KR940015968A

KR940015968A - Speech duration modeling method of speech recognizer

Info

Publication number: KR940015968A
Application number: KR1019920023405A
Authority: KR
Inventors: 김민성
Original assignee: 이헌조; 주식회사 금성사
Priority date: 1992-12-05
Filing date: 1992-12-05
Publication date: 1994-07-22
Also published as: KR950010020B1

Abstract

본 발명은 화자독립 음성인식기에 관한 것으로, 특히 음성인식 오류를 개선하기 위해 화자간 변화에 무관한 음성지속시간을 모델링하여 그 모델링된 음성지속시간 정보에 의해 음성인식시 인식율을 향상시킬 수 있게한 한 화자독립 음성인식기의 음성지속시간 모델링 방법에 관한 것이다.The present invention relates to a speaker-independent speech recognizer, and in particular, in order to improve speech recognition error, modeling a speech duration independent of change between speakers, and improving the recognition rate in speech recognition by the modeled speech duration information. The present invention relates to a speech duration modeling method of a speaker-independent speech recognizer.

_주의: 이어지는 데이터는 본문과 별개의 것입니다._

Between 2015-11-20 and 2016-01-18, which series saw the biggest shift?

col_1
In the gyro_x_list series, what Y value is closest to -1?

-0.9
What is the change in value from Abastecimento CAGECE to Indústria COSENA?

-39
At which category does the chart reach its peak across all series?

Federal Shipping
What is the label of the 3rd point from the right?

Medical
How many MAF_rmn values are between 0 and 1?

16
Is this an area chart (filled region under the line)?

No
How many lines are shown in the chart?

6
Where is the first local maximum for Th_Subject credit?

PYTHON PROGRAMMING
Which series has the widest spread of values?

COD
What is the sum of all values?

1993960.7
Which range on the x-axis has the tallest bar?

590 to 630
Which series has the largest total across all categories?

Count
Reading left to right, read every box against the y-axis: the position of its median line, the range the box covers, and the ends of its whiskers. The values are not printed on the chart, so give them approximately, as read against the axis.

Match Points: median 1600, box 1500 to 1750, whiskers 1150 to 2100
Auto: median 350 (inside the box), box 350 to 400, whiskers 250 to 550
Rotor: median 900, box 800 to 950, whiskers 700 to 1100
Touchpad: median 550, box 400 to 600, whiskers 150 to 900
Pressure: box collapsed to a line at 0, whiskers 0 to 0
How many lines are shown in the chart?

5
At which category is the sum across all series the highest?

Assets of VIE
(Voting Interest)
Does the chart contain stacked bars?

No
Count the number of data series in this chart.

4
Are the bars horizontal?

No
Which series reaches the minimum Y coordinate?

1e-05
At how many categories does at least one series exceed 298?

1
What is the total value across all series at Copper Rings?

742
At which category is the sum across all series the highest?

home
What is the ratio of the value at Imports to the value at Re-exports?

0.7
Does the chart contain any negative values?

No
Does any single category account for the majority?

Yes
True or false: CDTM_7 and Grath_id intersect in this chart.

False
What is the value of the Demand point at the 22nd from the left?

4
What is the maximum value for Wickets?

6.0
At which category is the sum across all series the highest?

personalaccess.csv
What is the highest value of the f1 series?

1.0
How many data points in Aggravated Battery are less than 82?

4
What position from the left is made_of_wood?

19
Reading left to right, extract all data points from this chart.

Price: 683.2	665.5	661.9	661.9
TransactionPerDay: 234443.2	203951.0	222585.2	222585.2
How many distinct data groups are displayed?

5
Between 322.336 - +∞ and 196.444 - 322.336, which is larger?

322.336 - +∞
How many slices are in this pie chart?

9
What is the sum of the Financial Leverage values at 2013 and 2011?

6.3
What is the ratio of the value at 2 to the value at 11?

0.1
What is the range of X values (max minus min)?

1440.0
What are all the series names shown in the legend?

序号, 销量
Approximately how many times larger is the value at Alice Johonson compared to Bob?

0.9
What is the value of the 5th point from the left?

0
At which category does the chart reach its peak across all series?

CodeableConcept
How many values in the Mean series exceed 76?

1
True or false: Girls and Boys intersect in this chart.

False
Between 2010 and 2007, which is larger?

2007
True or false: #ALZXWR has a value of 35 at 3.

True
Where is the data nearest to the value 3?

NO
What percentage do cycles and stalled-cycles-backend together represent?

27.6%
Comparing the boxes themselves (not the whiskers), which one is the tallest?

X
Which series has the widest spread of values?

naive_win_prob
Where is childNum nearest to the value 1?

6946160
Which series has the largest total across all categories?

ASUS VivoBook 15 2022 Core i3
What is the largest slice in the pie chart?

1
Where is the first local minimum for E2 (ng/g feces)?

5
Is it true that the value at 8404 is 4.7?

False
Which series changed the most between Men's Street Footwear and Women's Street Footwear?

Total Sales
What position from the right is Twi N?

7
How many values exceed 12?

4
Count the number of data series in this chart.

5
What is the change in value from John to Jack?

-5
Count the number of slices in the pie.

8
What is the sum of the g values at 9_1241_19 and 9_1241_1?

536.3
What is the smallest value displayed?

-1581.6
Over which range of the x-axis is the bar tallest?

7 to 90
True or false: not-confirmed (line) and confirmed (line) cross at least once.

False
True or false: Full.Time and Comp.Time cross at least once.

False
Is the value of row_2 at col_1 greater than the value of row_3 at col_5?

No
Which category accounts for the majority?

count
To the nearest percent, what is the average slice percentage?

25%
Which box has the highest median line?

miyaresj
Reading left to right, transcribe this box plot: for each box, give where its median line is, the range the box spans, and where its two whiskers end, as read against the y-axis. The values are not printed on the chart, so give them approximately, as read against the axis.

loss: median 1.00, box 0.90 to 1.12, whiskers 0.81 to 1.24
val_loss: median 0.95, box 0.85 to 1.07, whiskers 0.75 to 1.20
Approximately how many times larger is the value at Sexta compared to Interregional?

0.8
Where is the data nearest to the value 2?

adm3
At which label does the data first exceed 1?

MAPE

본 발명은, 연속한 n개의 상태에서 음성지속시간을 확률적으로 모델링하는데, 먼저, 두 상태열을 결합할 것인가를 판단하여 음성지속시간을 모델링 할 수 있는 상태들을 찾는 과정을 수행하고, 이와같은 과정으로 선택한 상태들에서 확률분포로부터 입력음성의 상태열이 주어졌을때 지속시간 확률을 구하는 과정을 수행하도록 되어 있다.According to the present invention, probabilistic modeling of voice durations in n consecutive states is performed. First, a process of finding states capable of modeling voice durations by determining whether to combine two state sequences is performed. In the states selected as the process, the process of calculating the duration probability when the state of the input voice is given from the probability distribution is performed.

Description

Speech duration modeling method of speech recognizer

본 내용은 요부공개 건이므로 전문내용을 수록하지 않았음Since this is an open matter, no full text was included.

제1도는 일반적인 에이취 엠엠(HMM)을 이용한 음성인식 시스템의 구조를 보인 확률분포의 상태 블록도, 제2도는 화자에 따라 발음된 음성의 상태에서 지속되는 시간과 대응되는 상태를 보인 설명도, 제3도는 본 발명에 의한 음성인식기의 음성지속시간 모델링 방법을 보인 제어 흐름도.1 is a state block diagram of a probability distribution showing a structure of a speech recognition system using a general HMM, and FIG. 2 is an explanatory diagram showing a state corresponding to a time duration in a state of a pronounced voice according to a speaker. 3 is a control flowchart showing a voice duration modeling method of a voice recognizer according to the present invention.

Claims

When the voice is input, extracting the feature vector (O = O ₁ 0 ₂ ... O) (STEP1), extracting the feature vector (O) and distribution of each model Probability for Feature Vector from And the probability Obtaining a state sequence i ^r corresponding to (STEP2), and then obtaining a probability (P _d ) of a duration between the states from the sequence (i ^r ) (STEP3), and Probability (P _d ) and probability for feature vector (O) Obtaining the total probability value P _r of the model r with respect to the input (STEP4), and if the total probability value P _r is greater than the maximum value P _max (P _max <P _r ), the maximum value ( P _max ) is replaced by the overall probability value P _r (P _max ← P _r ), and the model R is replaced with a model r (R → r) (STEP5), and the step (STEP5) After performing or in the case where the total probability value Pr is smaller than the maximum value P _max (P _max > P _r ), the model r is calculated until the model r becomes the mutual information value M. Return to step (STEP2) of increasing (r ← r + 1) to obtain the probability and state sequence for the feature vector (STEP6), and when the process is completed for all models, the model (R) And a step of outputting the recognized word (STEP7).

※ Note: The disclosure is based on the initial application.